WHAT THE TASK REQUIRES ▸
Omit the images and return the remaining entries unchanged.

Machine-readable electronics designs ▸
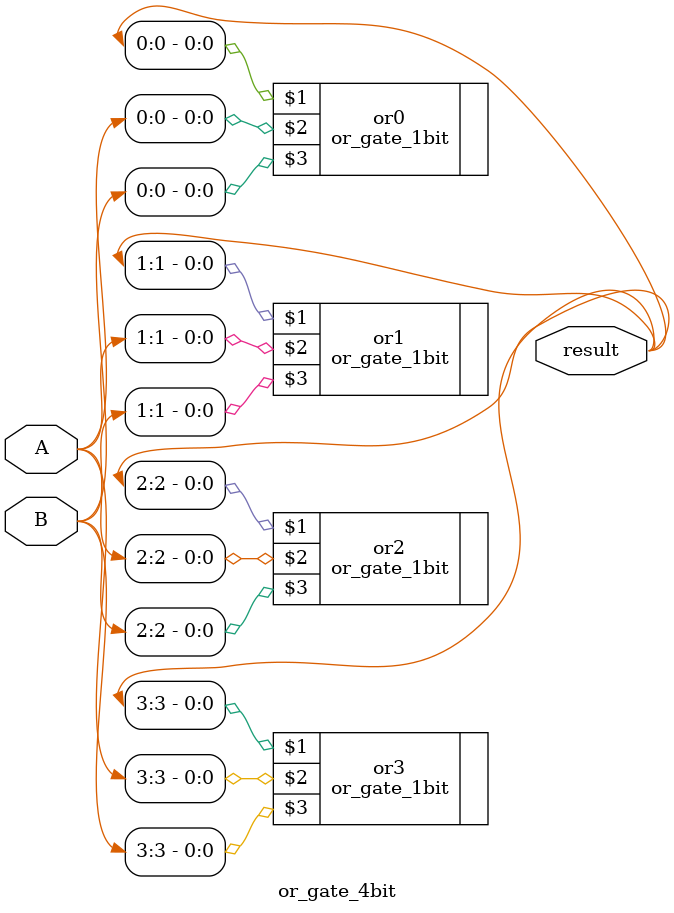
<source format=v>
module or_gate_4bit(
	output [3:0] result,
	input [3:0] A,
	input [3:0] B
    
);
	or_gate_1bit or0 (result[0], A[0], B[0]);
	or_gate_1bit or1 (result[1], A[1], B[1]);
	or_gate_1bit or2 (result[2], A[2], B[2]);
	or_gate_1bit or3 (result[3], A[3], B[3]);
	
endmodule

</source>
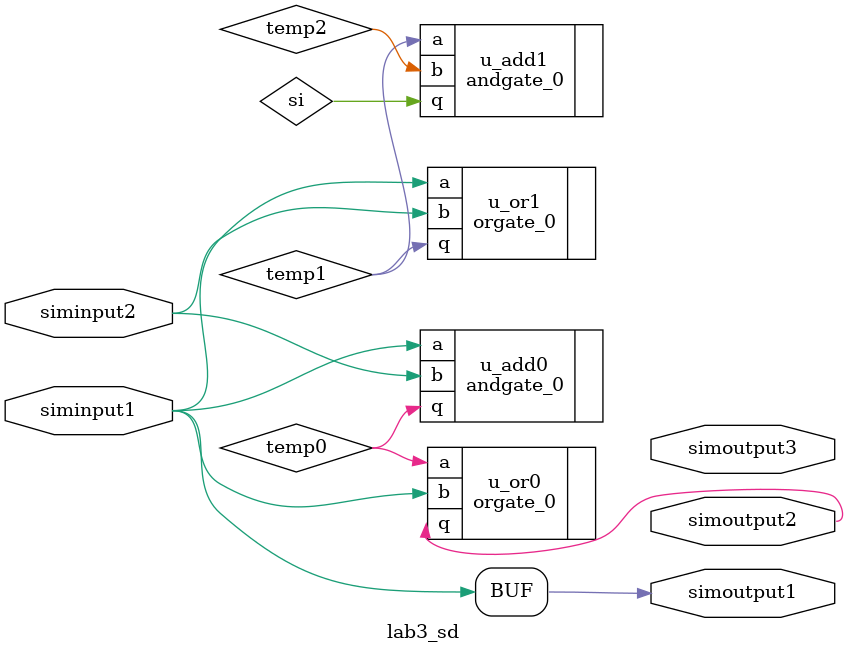
<source format=v>
`timescale 1ns / 1ps


module lab3_sd(
    input siminput1,
    input siminput2,
    output simoutput1,
    output simoutput2,
    output simoutput3
    );
    assign simoutput1 = siminput1;
    wire temp0;
    andgate_0 u_add0(
       .a(siminput1),
       .b(siminput2),
       .q(temp0) );
    orgate_0 u_or0(
    .a(temp0),
    .b(siminput1),
    .q(simoutput2)
    );
    wire temp1;
    orgate_0 u_or1(
        .a(siminput1),
        .b(siminput2),
        .q(temp1)
        );
    andgate_0 u_add1(
        .a(temp1),
        .b(temp2),
        .q(si) );
endmodule

</source>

YOUR RESPONSE ▸
<source format=v>
module or_gate_4bit(
	output [3:0] result,
	input [3:0] A,
	input [3:0] B
    
);
	or_gate_1bit or0 (result[0], A[0], B[0]);
	or_gate_1bit or1 (result[1], A[1], B[1]);
	or_gate_1bit or2 (result[2], A[2], B[2]);
	or_gate_1bit or3 (result[3], A[3], B[3]);
	
endmodule

</source>
<source format=v>
`timescale 1ns / 1ps


module lab3_sd(
    input siminput1,
    input siminput2,
    output simoutput1,
    output simoutput2,
    output simoutput3
    );
    assign simoutput1 = siminput1;
    wire temp0;
    andgate_0 u_add0(
       .a(siminput1),
       .b(siminput2),
       .q(temp0) );
    orgate_0 u_or0(
    .a(temp0),
    .b(siminput1),
    .q(simoutput2)
    );
    wire temp1;
    orgate_0 u_or1(
        .a(siminput1),
        .b(siminput2),
        .q(temp1)
        );
    andgate_0 u_add1(
        .a(temp1),
        .b(temp2),
        .q(si) );
endmodule

</source>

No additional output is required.